#### Texto base
▼

24/01/2022 às 19h29min - Atualizada em 24/01/2022 às 19h29min

Acusado de matar pai e filho em Amambai nega crimes

A recompensa proposta por pistas dos assassinos não deve ser paga, já que a prisão do suspeito foi feita por meio das investigações policiais

correiodoestado

Diego Victor Ferreira dos Santos, escrivão da Polícia Civil de Amambai e que atuou no interrogatório, disse ao Correio do Estado, que o acusado expressou versões "estranhas" durante a audiência.

O indígena contou à polícia que no dia dos crimes teria ido à fazenda com outra pessoa que estaria interessada na morte do fazendeiro. 

De acordo com relato do acusado, a vítima estaria devendo "dinheiro e uma carreta [caminhão]" à tal pessoa, que nem sequer o nome o acusado se recorda.

 

Disse que teria bebido o tempo todo e que não se lembra de nada. Nem que atirou na vítima ou no filho dela", disse o escrivão.


Quanto à suposta participação do indígena de 16 anos de idade, Siguinaldo refutou a ideia. "Ele [detido] disse que o irmão nem estaria com ele no dia do crime".

 

Ainda conforme o escrivão, a recompensa proposta por pistas dos assassinos não deve ser paga, já que a prisão do suspeito foi feita por meio das investigações policiais.

O escrivão disse anda à reportagem, que a captura de Siguinaldo contou com a ajuda de líderes indígenas.

Logo depois das perguntas, Seguinaldo, o índio, foi levado para o presídio de Amambai, onde vai aguardar audiência judicial.

Se provado sua participação e sentenciado pelo caso, a pena pelo crime alcança 30 anos de regime fechado.

▲

#### Questão
Segundo a notícia sobre o acusado de matar pai e filho em Amambai, qual pena o crime pode alcançar se a participação dele for provada? Responda em uma frase, por favor. A listagem não tem relação com a notícia.

#### Material de origem
▼

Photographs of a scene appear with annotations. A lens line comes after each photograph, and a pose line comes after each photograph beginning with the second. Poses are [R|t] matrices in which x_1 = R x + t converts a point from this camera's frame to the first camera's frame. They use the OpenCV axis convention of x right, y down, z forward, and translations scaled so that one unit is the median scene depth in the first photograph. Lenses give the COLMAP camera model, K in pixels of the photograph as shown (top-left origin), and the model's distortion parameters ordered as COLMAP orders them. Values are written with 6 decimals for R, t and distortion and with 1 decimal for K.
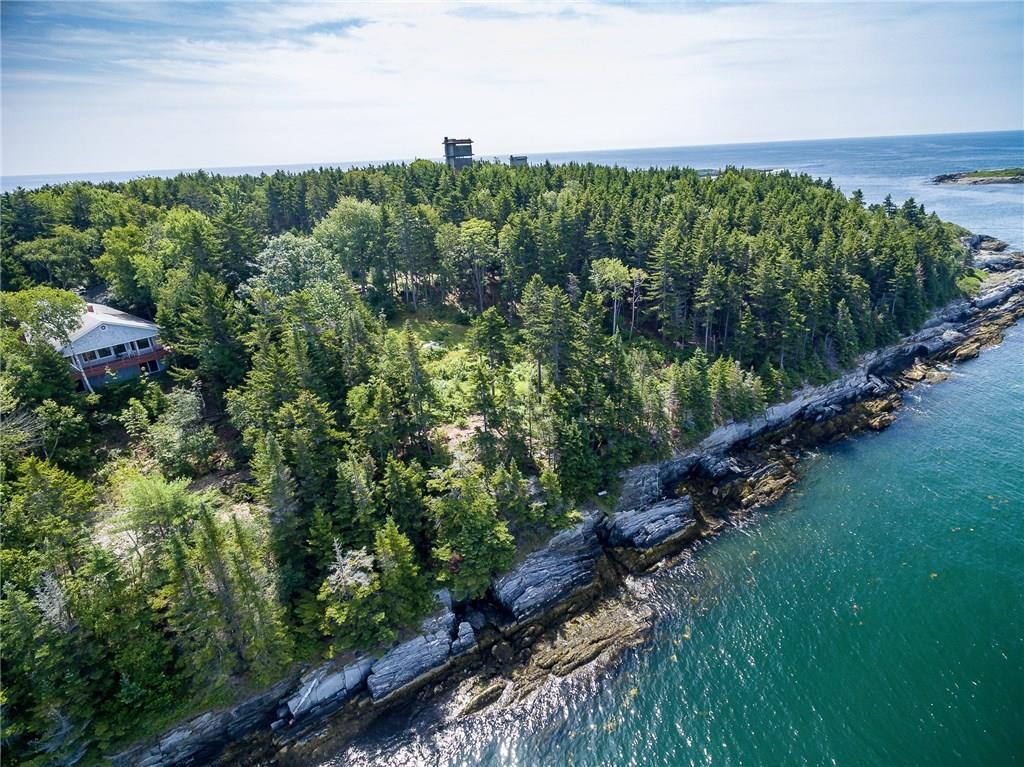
lens RADIAL K [[564.3, 0, 512.0], [0, 564.3, 383.5], [0, 0, 1]] dist [0.013192, 0.000905]
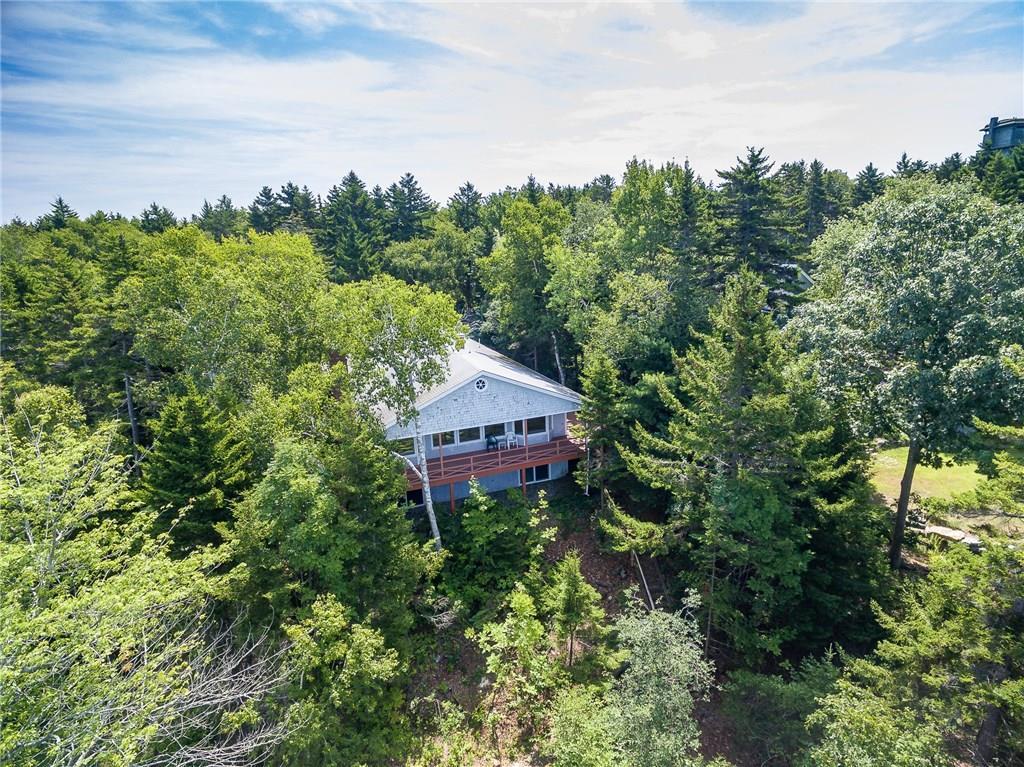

▲

#### Resolução
A pena pelo crime alcança 30 anos de regime fechado.